__REQUEST__.
Reproduce the listing below word for word, starting with the line that contains "genus: Rumex" and continuing through its final line, both included.

__DATA LINES__.
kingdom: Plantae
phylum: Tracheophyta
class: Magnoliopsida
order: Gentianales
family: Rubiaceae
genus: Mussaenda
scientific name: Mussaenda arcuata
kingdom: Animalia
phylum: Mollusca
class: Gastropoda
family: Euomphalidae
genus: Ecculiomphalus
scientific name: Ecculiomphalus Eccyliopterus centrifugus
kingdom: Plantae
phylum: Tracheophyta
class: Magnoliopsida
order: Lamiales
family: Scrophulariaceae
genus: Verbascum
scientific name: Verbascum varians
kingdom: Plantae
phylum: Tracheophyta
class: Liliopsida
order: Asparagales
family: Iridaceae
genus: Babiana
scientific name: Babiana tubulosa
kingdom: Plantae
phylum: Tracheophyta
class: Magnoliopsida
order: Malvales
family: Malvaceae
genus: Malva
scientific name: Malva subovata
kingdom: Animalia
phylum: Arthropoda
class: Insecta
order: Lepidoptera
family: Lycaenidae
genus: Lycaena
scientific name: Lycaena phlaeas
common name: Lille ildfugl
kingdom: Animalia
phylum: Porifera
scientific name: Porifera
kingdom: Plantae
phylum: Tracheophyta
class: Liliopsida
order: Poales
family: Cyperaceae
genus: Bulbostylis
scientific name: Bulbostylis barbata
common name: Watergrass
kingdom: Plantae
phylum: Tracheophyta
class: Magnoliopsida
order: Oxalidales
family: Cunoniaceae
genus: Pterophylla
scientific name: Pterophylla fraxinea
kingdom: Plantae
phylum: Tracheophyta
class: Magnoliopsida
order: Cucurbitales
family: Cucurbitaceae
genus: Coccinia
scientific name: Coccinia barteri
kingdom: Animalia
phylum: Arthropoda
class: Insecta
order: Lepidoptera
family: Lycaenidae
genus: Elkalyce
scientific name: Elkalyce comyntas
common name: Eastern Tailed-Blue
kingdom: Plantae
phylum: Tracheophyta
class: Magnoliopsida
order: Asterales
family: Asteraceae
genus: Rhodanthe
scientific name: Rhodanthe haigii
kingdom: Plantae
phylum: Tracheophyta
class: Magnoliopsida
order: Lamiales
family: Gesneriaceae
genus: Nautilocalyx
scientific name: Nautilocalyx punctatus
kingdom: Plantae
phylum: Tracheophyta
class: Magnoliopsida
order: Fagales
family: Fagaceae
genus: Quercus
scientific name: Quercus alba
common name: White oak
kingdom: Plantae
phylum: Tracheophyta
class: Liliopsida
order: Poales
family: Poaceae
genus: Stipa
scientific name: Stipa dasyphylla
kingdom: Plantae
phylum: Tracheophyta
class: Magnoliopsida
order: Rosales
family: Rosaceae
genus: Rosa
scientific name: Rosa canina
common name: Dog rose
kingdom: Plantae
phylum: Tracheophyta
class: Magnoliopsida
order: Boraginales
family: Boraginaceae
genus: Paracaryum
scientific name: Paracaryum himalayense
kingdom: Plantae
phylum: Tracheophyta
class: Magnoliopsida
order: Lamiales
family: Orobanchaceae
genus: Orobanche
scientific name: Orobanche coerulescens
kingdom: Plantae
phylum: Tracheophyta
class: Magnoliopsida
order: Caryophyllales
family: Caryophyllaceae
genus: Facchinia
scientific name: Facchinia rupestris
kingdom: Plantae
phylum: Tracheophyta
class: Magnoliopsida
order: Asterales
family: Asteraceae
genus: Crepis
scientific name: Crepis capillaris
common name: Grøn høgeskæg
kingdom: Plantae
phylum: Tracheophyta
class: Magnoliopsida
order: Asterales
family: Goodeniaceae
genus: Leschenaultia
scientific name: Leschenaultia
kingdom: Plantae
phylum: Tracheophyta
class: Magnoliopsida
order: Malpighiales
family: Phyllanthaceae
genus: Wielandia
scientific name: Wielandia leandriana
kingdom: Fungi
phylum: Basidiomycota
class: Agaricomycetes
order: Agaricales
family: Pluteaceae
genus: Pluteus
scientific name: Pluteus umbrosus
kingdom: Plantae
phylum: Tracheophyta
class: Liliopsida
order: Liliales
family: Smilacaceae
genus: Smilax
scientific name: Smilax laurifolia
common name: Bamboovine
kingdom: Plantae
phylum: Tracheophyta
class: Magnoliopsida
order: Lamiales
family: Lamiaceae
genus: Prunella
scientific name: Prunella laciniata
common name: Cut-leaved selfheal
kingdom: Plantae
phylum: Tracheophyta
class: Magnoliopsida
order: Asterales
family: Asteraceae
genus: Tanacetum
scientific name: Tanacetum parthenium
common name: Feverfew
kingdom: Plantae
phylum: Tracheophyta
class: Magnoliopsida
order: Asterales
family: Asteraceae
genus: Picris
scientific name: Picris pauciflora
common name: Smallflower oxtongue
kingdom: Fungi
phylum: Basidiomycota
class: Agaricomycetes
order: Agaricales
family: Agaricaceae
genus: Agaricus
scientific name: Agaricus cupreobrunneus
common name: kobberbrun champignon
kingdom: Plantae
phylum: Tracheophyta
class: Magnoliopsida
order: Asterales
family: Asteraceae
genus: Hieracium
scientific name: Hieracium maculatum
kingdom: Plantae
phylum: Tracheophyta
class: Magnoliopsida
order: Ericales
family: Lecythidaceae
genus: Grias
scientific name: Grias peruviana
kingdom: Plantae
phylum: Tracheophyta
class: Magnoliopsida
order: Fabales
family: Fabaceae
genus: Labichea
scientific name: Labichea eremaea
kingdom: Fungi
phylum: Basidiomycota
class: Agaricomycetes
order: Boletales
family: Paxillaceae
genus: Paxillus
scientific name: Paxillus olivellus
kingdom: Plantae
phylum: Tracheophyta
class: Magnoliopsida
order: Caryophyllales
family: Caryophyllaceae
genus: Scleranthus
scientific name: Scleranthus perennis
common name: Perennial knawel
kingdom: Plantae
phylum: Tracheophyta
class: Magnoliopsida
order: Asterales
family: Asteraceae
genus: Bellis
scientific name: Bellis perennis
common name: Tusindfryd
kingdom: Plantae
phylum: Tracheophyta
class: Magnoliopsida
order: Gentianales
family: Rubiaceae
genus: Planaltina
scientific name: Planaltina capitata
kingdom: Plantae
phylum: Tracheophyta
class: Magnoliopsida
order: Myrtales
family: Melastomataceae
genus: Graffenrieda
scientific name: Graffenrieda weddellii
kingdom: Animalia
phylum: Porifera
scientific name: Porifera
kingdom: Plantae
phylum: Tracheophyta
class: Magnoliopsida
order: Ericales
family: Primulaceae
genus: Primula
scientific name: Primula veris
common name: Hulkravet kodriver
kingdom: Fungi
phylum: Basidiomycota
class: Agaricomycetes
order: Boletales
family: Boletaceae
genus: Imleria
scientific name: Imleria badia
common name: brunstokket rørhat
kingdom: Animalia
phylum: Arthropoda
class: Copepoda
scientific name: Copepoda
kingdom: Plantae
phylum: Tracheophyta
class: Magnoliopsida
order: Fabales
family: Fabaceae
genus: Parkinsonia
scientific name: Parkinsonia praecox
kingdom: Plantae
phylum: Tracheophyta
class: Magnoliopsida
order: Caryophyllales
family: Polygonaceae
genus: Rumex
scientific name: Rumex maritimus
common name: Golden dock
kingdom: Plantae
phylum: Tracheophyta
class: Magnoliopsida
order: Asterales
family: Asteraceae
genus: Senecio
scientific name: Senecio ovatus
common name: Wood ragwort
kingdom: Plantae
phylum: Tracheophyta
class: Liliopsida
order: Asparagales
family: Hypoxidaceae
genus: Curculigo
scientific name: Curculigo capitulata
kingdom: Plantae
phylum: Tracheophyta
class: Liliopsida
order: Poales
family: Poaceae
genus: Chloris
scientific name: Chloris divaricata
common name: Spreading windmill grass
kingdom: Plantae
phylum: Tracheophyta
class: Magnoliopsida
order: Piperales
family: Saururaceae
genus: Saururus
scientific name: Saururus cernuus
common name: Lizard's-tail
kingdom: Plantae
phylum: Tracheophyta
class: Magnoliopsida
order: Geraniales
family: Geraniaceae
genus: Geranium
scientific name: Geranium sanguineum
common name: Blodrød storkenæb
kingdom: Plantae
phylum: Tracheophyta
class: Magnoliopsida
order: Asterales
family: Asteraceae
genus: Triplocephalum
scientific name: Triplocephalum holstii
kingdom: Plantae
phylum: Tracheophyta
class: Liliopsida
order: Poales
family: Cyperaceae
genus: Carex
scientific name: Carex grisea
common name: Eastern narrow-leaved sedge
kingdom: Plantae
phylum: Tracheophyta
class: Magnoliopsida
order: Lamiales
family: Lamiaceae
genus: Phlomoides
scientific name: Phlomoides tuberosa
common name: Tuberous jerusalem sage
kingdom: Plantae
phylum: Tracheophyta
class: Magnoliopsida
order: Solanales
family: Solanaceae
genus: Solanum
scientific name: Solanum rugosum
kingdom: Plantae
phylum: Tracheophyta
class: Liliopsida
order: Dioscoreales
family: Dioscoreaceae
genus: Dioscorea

__EXERCISE RESULT__.
genus: Rumex
scientific name: Rumex maritimus
common name: Golden dock
kingdom: Plantae
phylum: Tracheophyta
class: Magnoliopsida
order: Asterales
family: Asteraceae
genus: Senecio
scientific name: Senecio ovatus
common name: Wood ragwort
kingdom: Plantae
phylum: Tracheophyta
class: Liliopsida
order: Asparagales
family: Hypoxidaceae
genus: Curculigo
scientific name: Curculigo capitulata
kingdom: Plantae
phylum: Tracheophyta
class: Liliopsida
order: Poales
family: Poaceae
genus: Chloris
scientific name: Chloris divaricata
common name: Spreading windmill grass
kingdom: Plantae
phylum: Tracheophyta
class: Magnoliopsida
order: Piperales
family: Saururaceae
genus: Saururus
scientific name: Saururus cernuus
common name: Lizard's-tail
kingdom: Plantae
phylum: Tracheophyta
class: Magnoliopsida
order: Geraniales
family: Geraniaceae
genus: Geranium
scientific name: Geranium sanguineum
common name: Blodrød storkenæb
kingdom: Plantae
phylum: Tracheophyta
class: Magnoliopsida
order: Asterales
family: Asteraceae
genus: Triplocephalum
scientific name: Triplocephalum holstii
kingdom: Plantae
phylum: Tracheophyta
class: Liliopsida
order: Poales
family: Cyperaceae
genus: Carex
scientific name: Carex grisea
common name: Eastern narrow-leaved sedge
kingdom: Plantae
phylum: Tracheophyta
class: Magnoliopsida
order: Lamiales
family: Lamiaceae
genus: Phlomoides
scientific name: Phlomoides tuberosa
common name: Tuberous jerusalem sage
kingdom: Plantae
phylum: Tracheophyta
class: Magnoliopsida
order: Solanales
family: Solanaceae
genus: Solanum
scientific name: Solanum rugosum
kingdom: Plantae
phylum: Tracheophyta
class: Liliopsida
order: Dioscoreales
family: Dioscoreaceae
genus: Dioscorea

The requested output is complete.